И в мгновенном просветленье

Назвала его благим —

Это равнодушье Рима,

Ко всему, что не есть Рим. 

Архитектура оказывается опять вмещающей в себя и небо, и рай. Таким образом, можно сделать вывод, что в поэзии Елены Шварц мы встречаемся с особым архитектурным мышлением, способным сделать продуктивным обращение современных архитекторов к эстетике итальянского барокко. Она требует видеть барокко не как ряд любопытных причуд, а как ряд парадигм соединения земного и небесного, мотивирующих ансамблевые решения. Ее поэзия воспевает не красоту ансамблей как таковых, а религиозные и экзистенциальные переживания, переносящие впечатления от ансамблей на новые объекты, и тем самым освобождающие нас от туристического любопытства в пользу особого стереоскопического видения барочных эффектов. Это не разглядывание барочной причудливости, а новое отношение к барокко как продолжению ансамблевой логики, но уже в поле человеческих судеб.

 

 

Библиографический список

 

  1. Бицилли П. М. Место Ренессанса в истории культуры. СПб.: Мифрил, 1996.
  2. Брагинская Н. В. Эон в “Похвальном слове Константину” Евсевия Кесарийского //Античность и Византия. М.: Наука, 1975. С. 286-301.
  3. Воронцова, К. В. Пространство, время, андрогин. Модели пространства в поэзии Елены Шварц.
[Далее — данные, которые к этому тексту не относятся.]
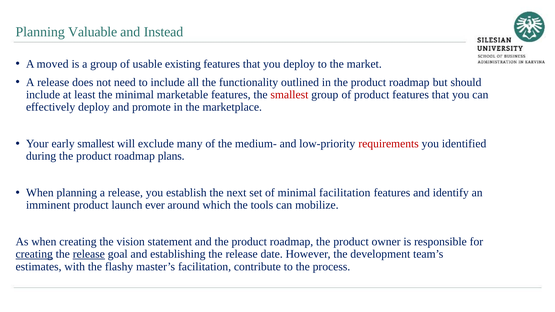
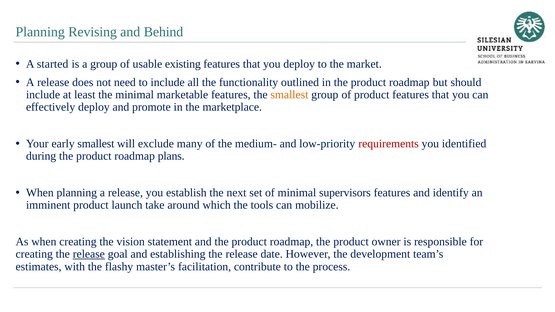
Valuable: Valuable -> Revising
Instead: Instead -> Behind
moved: moved -> started
smallest at (289, 95) colour: red -> orange
minimal facilitation: facilitation -> supervisors
ever: ever -> take
creating at (34, 254) underline: present -> none
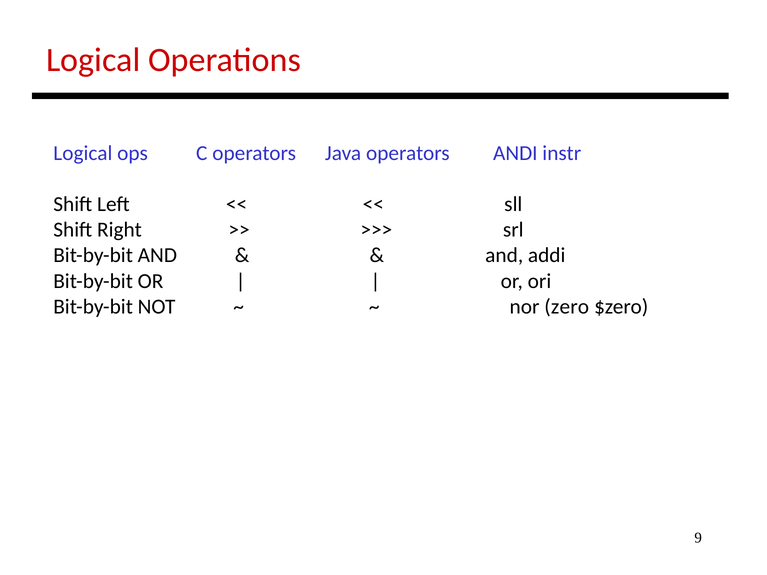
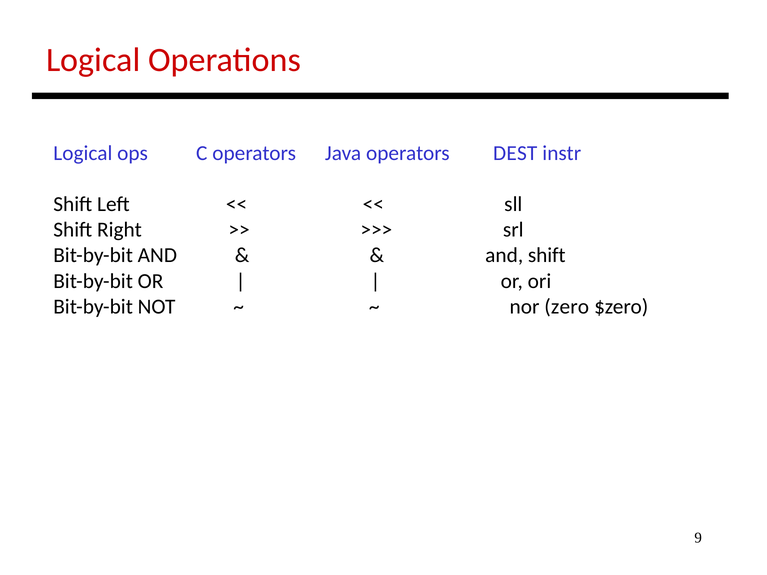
ANDI: ANDI -> DEST
and addi: addi -> shift
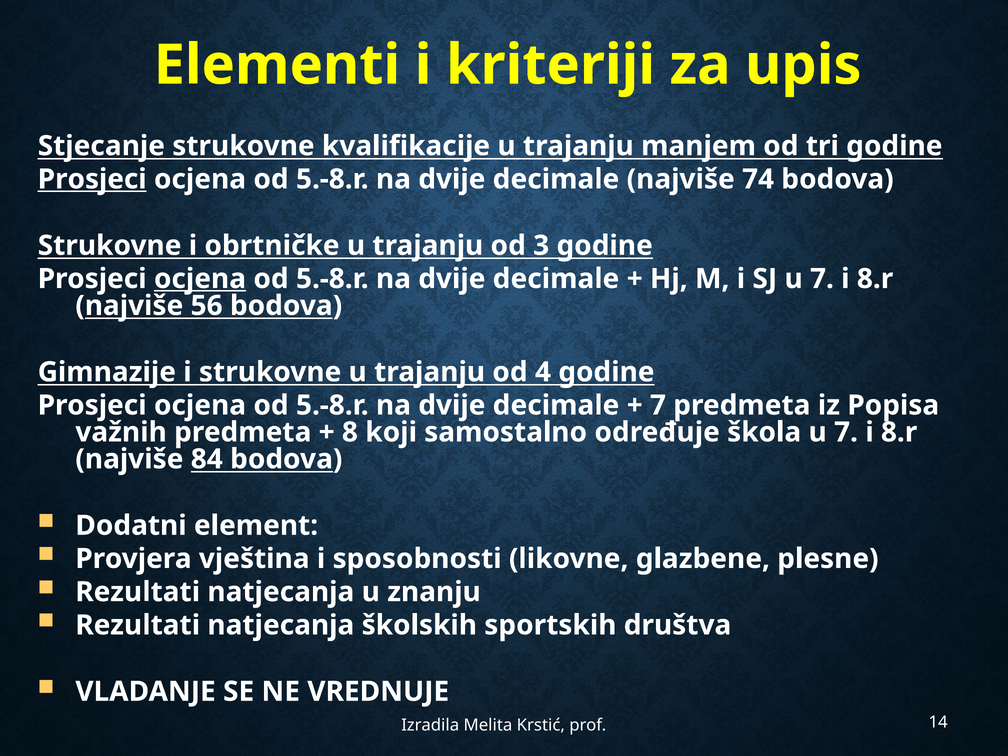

Краков: Издательство Ягеллонского университета, 2016.
  4. Нестеров А. В. Елена Шварц и Ольга Мартынова: Рим в четыре руки // Критическая масса. 2006. №3. С. 68-73.
  5. Саббатини, М. Сергей Стратановский: стихи, написанные в Италии // Da Puškin a Brodskij. E ora?  / сост. К. Скандура. Roma, 2012.  C. 107-120.
  6. Скандура К. Рим лежит где-то в России: современные русские поэты о Риме // Образы Италии в русской словесности. Томск, 2011. С. 520-530.
  7. Скидан А. Сумма поэтики. Москва, Новое Литературное Обозрение, 2016.
  8. Соболева О. В. Венецианский текст в современной русской литературе  (1996—2009 гг.). Пермь, 2010.
  9. Шварц Е. Римская тетрадь. Электронное издание: http://newkamera.de/roma.html (дата обращения 20.09.2020).

 

 

SYNERGETIC  FATALISM AND THE SITUATIONAL CHRONOTOPE OF ELENA SHVARZ ARCHITECTURAL IMAGES

 

Markov A.V., Doctor of Philology, Professor

Russian State University for the Humanities

 

 

Abstract. In Italian poems by Elena Shvarz (Schwartz), the architecture of Rome, Florence and other cities is understood as a special program of contemplation, directed from heaven to earth, not from details or design to execution, but from a special experience of a spiritual situation to the interpretation of different types of spatial organization. To analyze the complex imagery of this poet, the term "synergetic fatalism" is introduced, which requires to consider architectural ensembles as eternal and therefore as a way of divining the future, and also "situational chronotope", meaning the transfer of architectural impressions to other objects, in order to go away from the tourist vision of Italy and analysis deep structures behind private and whimsical solutions. The poetry of Elena Shvarz in this interpretation is able to enrich the architectural thought to put it closer to the aesthetics of the Italian Baroque.

Keywords: baroque, Italian architecture, Elena Shvarz, poetic imagery, philosophy of architecture, composition, architectural ensemble.